▶ **About this exercise**:
Each line of the records containing "lượng" is to be copied out and returned.

▶ **Dataset records**:
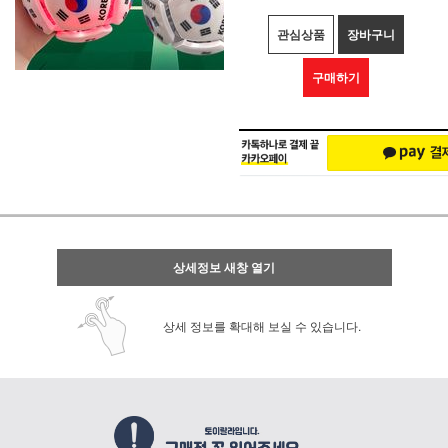
관심상품
장바구니
구매하기
상세정보 새창 열기
상세 정보를 확대해 보실 수 있습니다.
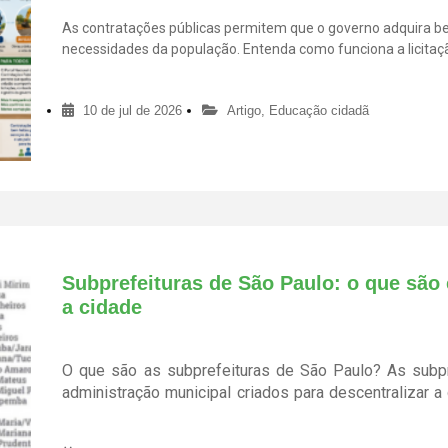
As contratações públicas permitem que o governo adquira ben
necessidades da população. Entenda como funciona a licitaçã
transparência na aplicação dos recursos públicos.
10 de jul de 2026
Artigo
,
Educação cidadã
Subprefeituras de São Paulo: o que são 
a cidade
O que são as subprefeituras de São Paulo? As subp
administração municipal criados para descentralizar a
da população. Regulamentadas pela Lei nº 13.3
desempenham um papel estratégico para garantir que 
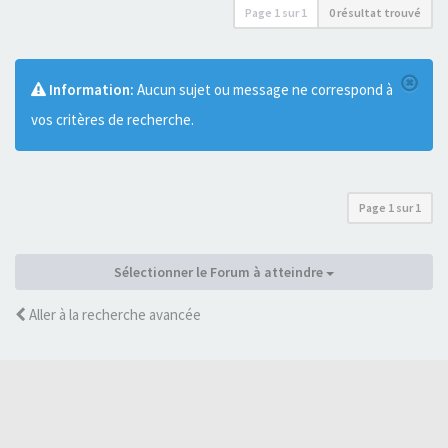
Page
1
sur
1
0 résultat trouvé
Information:
Aucun sujet ou message ne correspond à
vos critères de recherche.
Page
1
sur
1
Sélectionner le Forum à atteindre
Aller à la recherche avancée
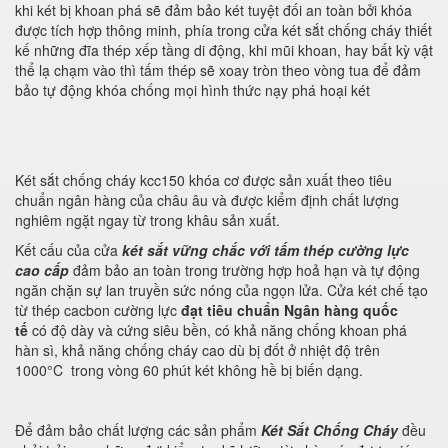
khi két bị khoan phá sẽ đảm bảo két tuyệt đối an toàn bởi khóa
được tích hợp thông minh, phía trong cửa két sắt chống cháy thiết
kế những đĩa thép xếp tầng di động, khi mũi khoan, hay bất kỳ vật
thể lạ chạm vào thì tấm thép sẽ xoay tròn theo vòng tua để đảm
bảo tự động khóa chống mọi hình thức nạy phá hoại két
Két sắt chống cháy kcc150 khóa cơ được sản xuất theo tiêu
chuẩn ngân hàng của châu âu và được kiểm định chất lượng
nghiêm ngặt ngay từ trong khâu sản xuất.
Kết cấu của cửa
két sắt vững chắc với tấm thép cường lực
cao cấp
đảm bảo an toàn trong trường hợp hoả hạn và tự động
ngăn chặn sự lan truyền sức nóng của ngọn lửa. Cửa két chế tạo
từ thép cacbon cường lực
đạt tiêu chuẩn Ngân hàng quốc
tế
có độ dày và cứng siêu bền, có khả năng chống khoan phá
hàn sì, khả năng chống cháy cao dù bị đốt ở nhiệt độ trên
1000°C trong vòng 60 phút két không hề bị biến dạng.
Để đảm bảo chất lượng các sản phẩm
Két Sắt Chống Cháy
đều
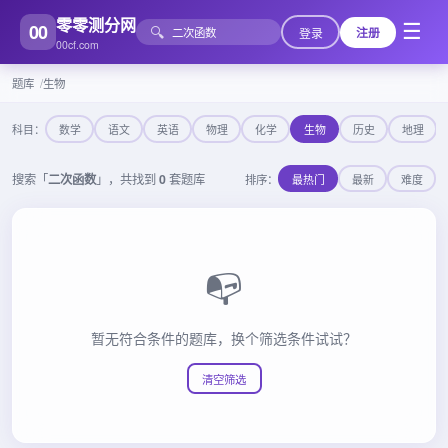
零零测分网
00
☰
🔍
登录
注册
00cf.com
题库
生物
科目：
数学
语文
英语
物理
化学
生物
历史
地理
搜索「
二次函数
」，共找到
0
套题库
排序：
最热门
最新
难度
📭
暂无符合条件的题库，换个筛选条件试试？
清空筛选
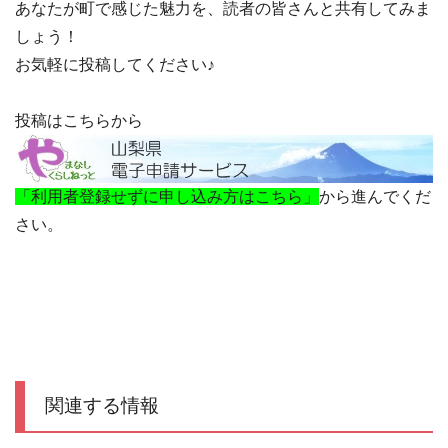
あなたが町で感じた魅力を、読者の皆さんと共有してみま
しょう！
お気軽に投稿してください♪
投稿はこちらから
「利用者登録せずに申し込み方はこちら」
から進んでくだ
さい。
関連する情報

▶ **Reply**:
chuẩn ngân hàng của châu âu và được kiểm định chất lượng
Để đảm bảo chất lượng các sản phẩm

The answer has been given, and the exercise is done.